Wang has always believed she simply did her duty on race day when she pushed an empty wheelchair toward the blast zone. She has maintained throughout the years that she's satisfied knowing that Bauman is well and going on with his life. She is self-effacing almost to a fault, and resisted the idea of a staged reunion.

Circumstances conspired to create a spontaneous one instead.

As she did in 2013, Wang was working in the "chutes" -- the areas where runners funnel off to either side of Boylston Street after they finish, and where they sometimes stagger with dehydration or exhibit other symptoms that need medical attention.

She had met Arredondo briefly the year after the bombings, and he hailed her from afar on April 18 from the stands where he has become a fixture the past few years.

Wang thought about it and decided she wanted to shake Arredondo's hand and speak to him. About six hours into the race, as the stream of runners began to dwindle, she gradually made her way toward the finish line, only to be stopped because she didn't have the proper security credential.

Boston University head athletic trainer Larry Venis, who coordinates that contingent of the medical response team at the marathon, saw what was happening. He personally escorted her to Arredondo, who greeted Wang warmly, then gestured excitedly toward the middle of the course and told her Bauman was there because his wife was about to finish the marathon.

Wang turned around. A tall man in a Red Sox jersey -- she would later learn he was Kevin Horst, Bauman's former manager at Costco and now a close friend -- wrapped her in a bear hug. Then she saw Bauman and Hurley a few feet away with their arms around each other.

The moment stunned Wang into temporary stillness. There was so much to take in. Bauman had been at the race three years ago to cheer Hurley on in a race that was cut short. He left Boylston Street with his life visibly draining away and his future a coin flip. Now he was standing before her, and Hurley had finished the race, and Wang was about to understand what completion felt like as well.

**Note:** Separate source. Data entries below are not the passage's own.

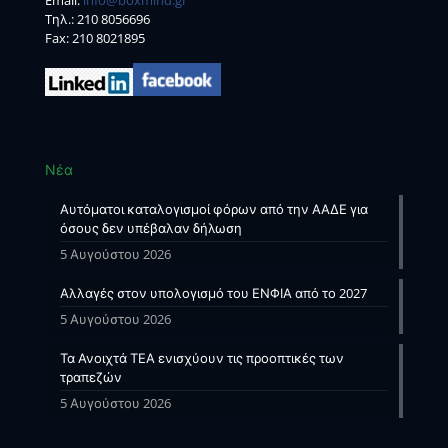
Email:
info@boxmind.gr
Tηλ.:
210 8056696
Fax: 210 8021895
Νέα
Αυτόματοι καταλογισμοί φόρων από την ΑΑΔΕ για
όσους δεν υπέβαλαν δήλωση
5 Αυγούστου 2026
Αλλαγές στον υπολογισμό του ΕΝΦΙΑ από το 2027
5 Αυγούστου 2026
Τα Ανοιχτά ΤΕΑ ενισχύουν τις προοπτικές των
τραπεζών
5 Αυγούστου 2026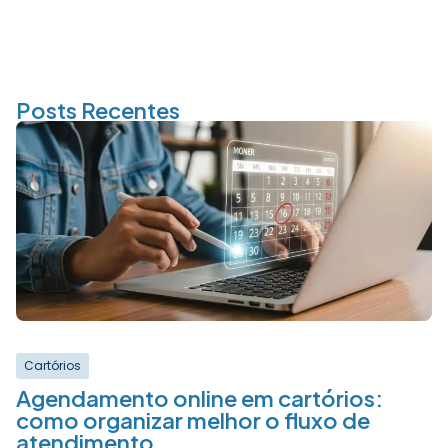
Posts Recentes
Cartórios
Agendamento online em cartórios:
como organizar melhor o fluxo de
atendimento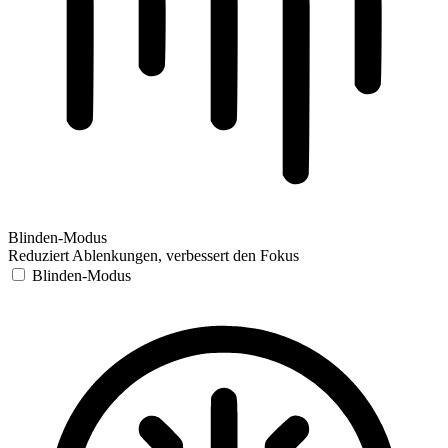
Blinden-Modus
Reduziert Ablenkungen, verbessert den Fokus
Blinden-Modus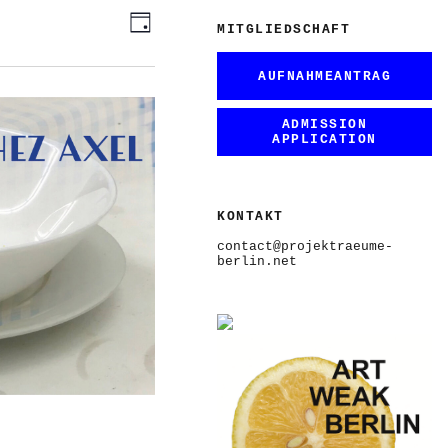
ANSICHTEN-
VERANSTALTUNG
Tag
ANSICHTEN-
MITGLIEDSCHAFT
NAVIGATION
NAVIGATION
AUFNAHMEANTRAG
ADMISSION
APPLICATION
KONTAKT
contact@projektraeume-
berlin.net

Arredondo called out to Bauman. In footage shot by WBZ-TV, Bauman glances at someone off-camera and then at a different spot, his eyebrows leaping with surprise. He does a double take and steps forward. Then Wang walks into the frame and into his arms.

They held each other and cried in the most public place imaginable, yet it was an intimate encounter. The cameras and commentators and spectators focused on Bauman and Hurley, symbols of perseverance: the man who awoke from surgery and helped identify a bombing suspect, the woman who stayed by his side. It was easy to miss the slight figure in a medical volunteer's jacket with the brim of a ball cap shading half her face. Wang was anonymous again, in plain view.

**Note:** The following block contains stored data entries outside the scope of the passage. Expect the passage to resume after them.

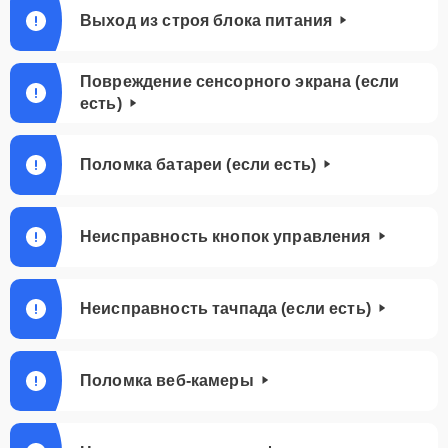
Выход из строя блока питания
Повреждение сенсорного экрана (если
есть)
Поломка батареи (если есть)
Неисправность кнопок управления
Неисправность тачпада (если есть)
Поломка веб-камеры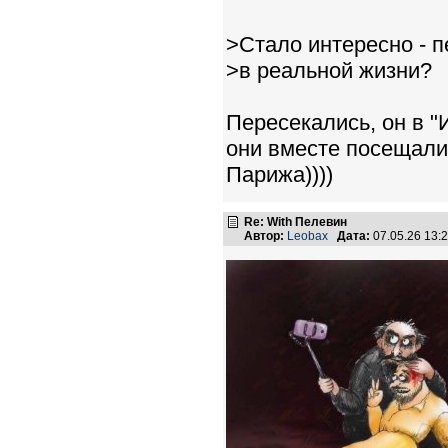
>Стало интересно - п
>в реальной жизни?
Пересекались, он в "
они вместе посещали
Парижа))))
Re: With Пелевин
Автор:
Leobax
Дата:
07.05.26 13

"Jeff looked at me, and he goes, 'Oh, my God, thank you so much, thank you, Devin,'" she recalled. When she let go of him to wipe away tears, her hands were still sheathed in purple Latex gloves -- the athletic trainer's garb she hadn't had time to peel off.

"I barely saw him the first time I met him," Wang said. "I picked him up on a wheelchair and just ran. So the only image of him I really remember is obviously that photo. I've seen pictures of him since the incident, but obviously to stand next to him, look him in the eyes, I don't know, it's different. It's pretty remarkable. He's come so far."

Bauman and his wife invited her to their post-race dinner. She hesitated. She called her mother, wondering if she would be intruding. Her mother urged her to go, and Wang is very glad she did.

"I feel a little bit more at ease, I guess," she said. "Having just met them and walked away from them, I think that would have been hard. Now I have a relationship with them."

And then Wang said what she has probably known all along, what she has come to terms with and finally embraced:

"I mean, we are gonna be connected for the rest of our lives."